Ambassador of Lebanon to Austria

Ambassador of Lebanon to Italy
- In office 1992–1996

Ambassador of Lebanon to Yugoslavia
- In office 1982–?

Personal details
- Born: Yahya Ahmed Mahmassani 1935 (age 90–91) Beirut, Lebanon
- Children: 3
- Alma mater: American University of Beirut

= Yahya Mahmassani =

Lebanese diplomat (born 1935)

Yahya Mahmassani (born 1935) is a Lebanese diplomat. In addition to his posts at the United Nations (UN) he served as the ambassador of Lebanon in Yugoslavia, Italy and Austria.

==Early life and education==
Mahmassani was born in Beirut in 1935. His father, Ahmed, was a landlord.

Mahmassani graduated from the American University of Beirut.

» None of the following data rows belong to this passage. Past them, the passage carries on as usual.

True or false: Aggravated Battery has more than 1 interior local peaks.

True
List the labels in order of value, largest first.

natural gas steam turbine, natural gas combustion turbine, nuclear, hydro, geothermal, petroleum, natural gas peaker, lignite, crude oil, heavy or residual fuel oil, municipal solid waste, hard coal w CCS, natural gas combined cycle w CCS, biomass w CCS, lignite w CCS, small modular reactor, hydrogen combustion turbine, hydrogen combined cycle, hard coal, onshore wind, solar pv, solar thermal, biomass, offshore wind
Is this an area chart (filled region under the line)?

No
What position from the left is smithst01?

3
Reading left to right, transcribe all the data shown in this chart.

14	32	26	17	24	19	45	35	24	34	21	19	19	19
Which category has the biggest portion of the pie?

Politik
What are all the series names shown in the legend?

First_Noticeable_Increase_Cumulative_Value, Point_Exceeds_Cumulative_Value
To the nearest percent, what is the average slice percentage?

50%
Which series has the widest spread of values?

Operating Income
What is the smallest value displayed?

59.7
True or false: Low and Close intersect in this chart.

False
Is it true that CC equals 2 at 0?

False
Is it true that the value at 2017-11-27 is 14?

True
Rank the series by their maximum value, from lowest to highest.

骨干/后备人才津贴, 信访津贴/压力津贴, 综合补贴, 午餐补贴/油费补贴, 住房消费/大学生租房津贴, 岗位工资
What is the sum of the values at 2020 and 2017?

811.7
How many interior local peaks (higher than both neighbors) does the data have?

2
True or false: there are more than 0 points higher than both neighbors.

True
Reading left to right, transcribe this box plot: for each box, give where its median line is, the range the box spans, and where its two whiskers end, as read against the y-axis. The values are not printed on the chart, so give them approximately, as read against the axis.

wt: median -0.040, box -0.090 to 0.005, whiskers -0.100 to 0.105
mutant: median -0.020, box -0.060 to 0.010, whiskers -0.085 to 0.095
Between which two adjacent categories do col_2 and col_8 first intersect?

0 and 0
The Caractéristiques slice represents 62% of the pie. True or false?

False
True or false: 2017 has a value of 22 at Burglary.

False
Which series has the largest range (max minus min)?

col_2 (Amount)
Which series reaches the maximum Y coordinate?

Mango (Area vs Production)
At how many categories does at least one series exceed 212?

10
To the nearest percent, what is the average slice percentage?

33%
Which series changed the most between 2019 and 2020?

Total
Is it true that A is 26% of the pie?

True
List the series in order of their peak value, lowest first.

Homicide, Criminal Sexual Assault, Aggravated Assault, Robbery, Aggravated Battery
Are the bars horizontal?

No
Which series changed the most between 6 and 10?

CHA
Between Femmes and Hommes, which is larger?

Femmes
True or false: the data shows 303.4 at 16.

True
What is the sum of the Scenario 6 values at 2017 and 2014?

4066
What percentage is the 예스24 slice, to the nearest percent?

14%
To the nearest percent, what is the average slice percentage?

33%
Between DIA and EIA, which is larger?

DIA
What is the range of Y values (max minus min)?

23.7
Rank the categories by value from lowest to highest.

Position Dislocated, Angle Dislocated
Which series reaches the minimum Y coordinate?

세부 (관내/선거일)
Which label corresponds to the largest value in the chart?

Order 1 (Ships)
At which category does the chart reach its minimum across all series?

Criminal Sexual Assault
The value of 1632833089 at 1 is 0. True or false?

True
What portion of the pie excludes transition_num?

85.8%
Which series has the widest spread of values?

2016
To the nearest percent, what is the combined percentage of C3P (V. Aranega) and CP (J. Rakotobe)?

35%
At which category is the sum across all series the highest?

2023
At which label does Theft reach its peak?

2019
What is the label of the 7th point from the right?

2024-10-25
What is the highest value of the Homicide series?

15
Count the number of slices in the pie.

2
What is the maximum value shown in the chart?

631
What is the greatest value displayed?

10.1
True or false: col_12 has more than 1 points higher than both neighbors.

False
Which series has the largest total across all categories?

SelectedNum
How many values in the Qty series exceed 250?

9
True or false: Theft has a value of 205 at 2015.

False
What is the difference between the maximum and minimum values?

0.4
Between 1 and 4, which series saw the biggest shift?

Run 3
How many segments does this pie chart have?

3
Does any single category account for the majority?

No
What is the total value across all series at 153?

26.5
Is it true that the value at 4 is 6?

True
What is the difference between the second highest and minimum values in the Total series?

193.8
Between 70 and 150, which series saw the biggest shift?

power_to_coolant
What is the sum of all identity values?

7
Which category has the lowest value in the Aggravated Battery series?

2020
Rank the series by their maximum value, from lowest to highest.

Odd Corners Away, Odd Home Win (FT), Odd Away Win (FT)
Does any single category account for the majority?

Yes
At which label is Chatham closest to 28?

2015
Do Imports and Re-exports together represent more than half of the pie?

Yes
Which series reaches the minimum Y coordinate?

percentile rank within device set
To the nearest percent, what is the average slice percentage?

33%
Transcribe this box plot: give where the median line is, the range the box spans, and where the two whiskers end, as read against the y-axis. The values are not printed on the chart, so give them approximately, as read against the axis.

He also received a master's degree in economics.

==Career==
Mahmassani is a diplomat by profession and started his career as a first secretary of the Lebanese Embassy at the UN in 1969. The same year he was made the deputy permanent representative of Lebanon to the UN. He was elected as the chair of the United Nations General Assembly's 3rd Committee. He was appointed ambassador of Lebanon to Yugoslavia in 1982. He was the ambassador of Lebanon to Italy between 1992 and 1996 and during the same period he was also the permanent representative of Lebanon to the Food and Agriculture Organization. He also served as the ambassador of Lebanon to Austria.

Mahmassani was the permanent observer of the Arab League at the UN until 2011.

==Personal life==
Mahmassani married Hoda Abu Zahr in Beirut in 1975. They have three children, two sons and one daughter.